We've been hearing a lot about it this past year.
Like Tide Pods and the undeniable chemistry
in A Star is Born.
No, not Gaga and Bradley Cooper.
I'm talking about Sam Elliot and his own mustache.
Where were we?
But why is female representation in America important?
This is Desi Lydic Womansplains.
(upbeat music)
Now the reason we've been hearing so much
about female representation is the 2018 midterms.
A record number of women won seats in Congress,
which is great.
But remember that's only 24% of Congress,
and women make up 51% of the population.
So the vast majority of policymakers
have never even experienced ovulation or childbirth,
or catcalling, except Ted Cruz,
he's definitely been catcalled.
Except it's usually people shouting "smile less."
I feel for you, buddy.
And representation is important.
Research shows that when women are in politics,
it's more likely women's rights will advance
in areas like pay equity, healthcare, family leave.
Those are like the Hemsworth brothers of policy.
(thunder crashes)
Plus women are better at getting stuff done for everyone,
because we tend to be more bipartisan.
Even I was bipartisan for a brief time in college.
Me and my roommate Abby.
Sometimes I wonder which way she went.
It was a time to experiment.
♪ You were just waiting for me to finally come around ♪
But to understand why we're only at 24% representation,
we need to take a look back at our history.

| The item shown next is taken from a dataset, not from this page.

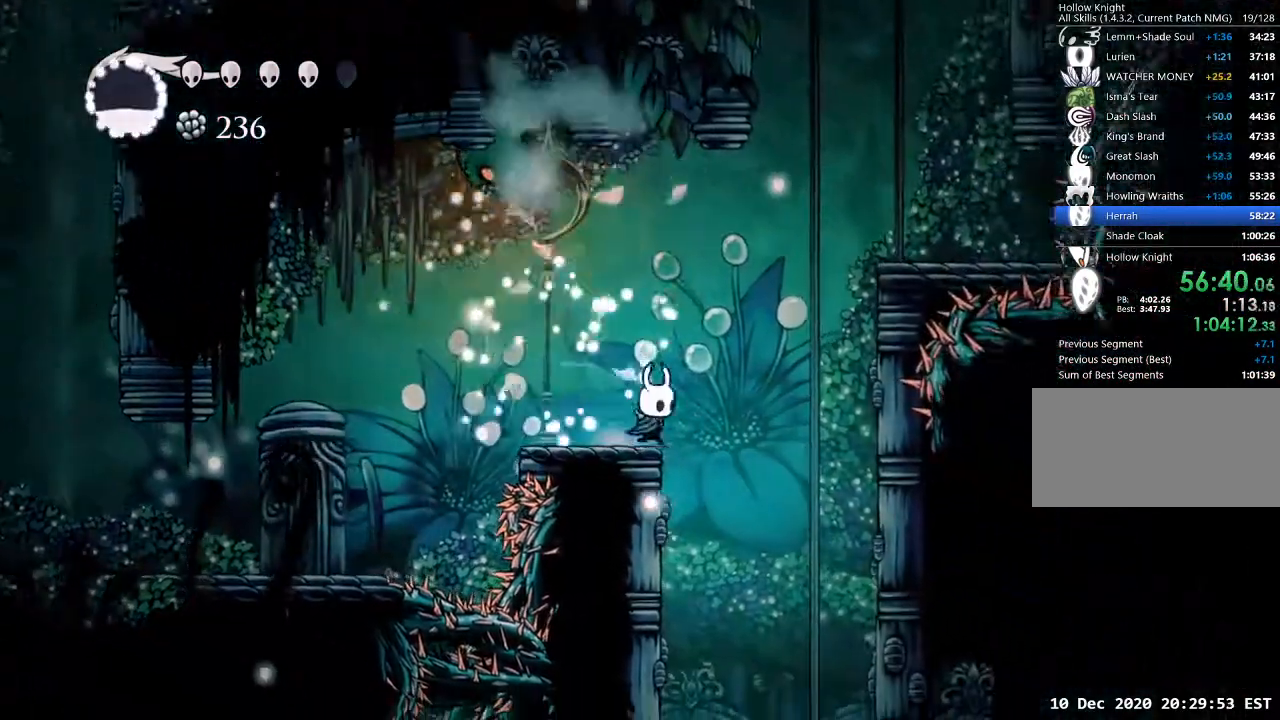
{"keys": [], "events": [[467, "d", "up"]]}
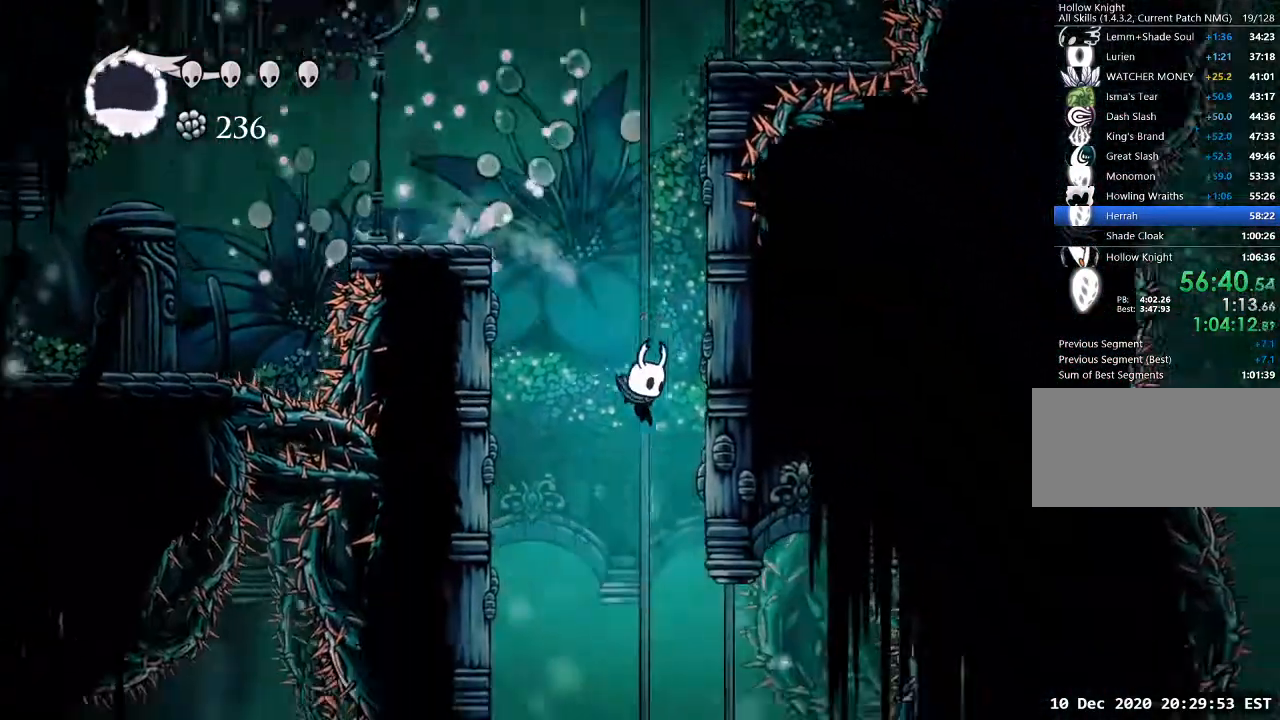
{"keys": ["a"], "events": [[467, "a", "down"]]}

When America was founded, all of our leaders were men.
The signing of the Declaration of Independence
was a serious sausage fest, which by the way
is why we eat so many hot dogs on the Fourth of July.
What a patriot.
The first step in female representation
was fighting for the right to vote,
which began in 1848 at the first women's rights convention.
A group of abolitionists led by Elizabeth Cady Stanton
and Lucretia Mott wrote the Declaration of Sentiments,
which was modeled after the Declaration of Independence,
making it not only the beginning of women's suffrage,
but also the first all-female reboot.
Thankfully, Twitter trolls hadn't been invented yet.
And those women didn't just talk about representation,
they fought to make it happen.
In 1872, Susan B. Anthony was arrested and tried
for even attempting to vote.
Susan B. was the Cardi B. of her time.
You couldn't fuck with her even if you wanted to.
And their struggle ultimately paid off.
In 1920, America ratified the 19th Amendment,
granting women the right to vote.
Which meant it was time to party!
Except it was Prohibition, so we couldn't
properly celebrate for another 13 years.
The entire 20th century was full of firsts
for women in government.
The first female representative and senator,
The first major party presidential candidate,
the first black woman in Congress,
the first lady space princess,
and the first female vice presidential candidate.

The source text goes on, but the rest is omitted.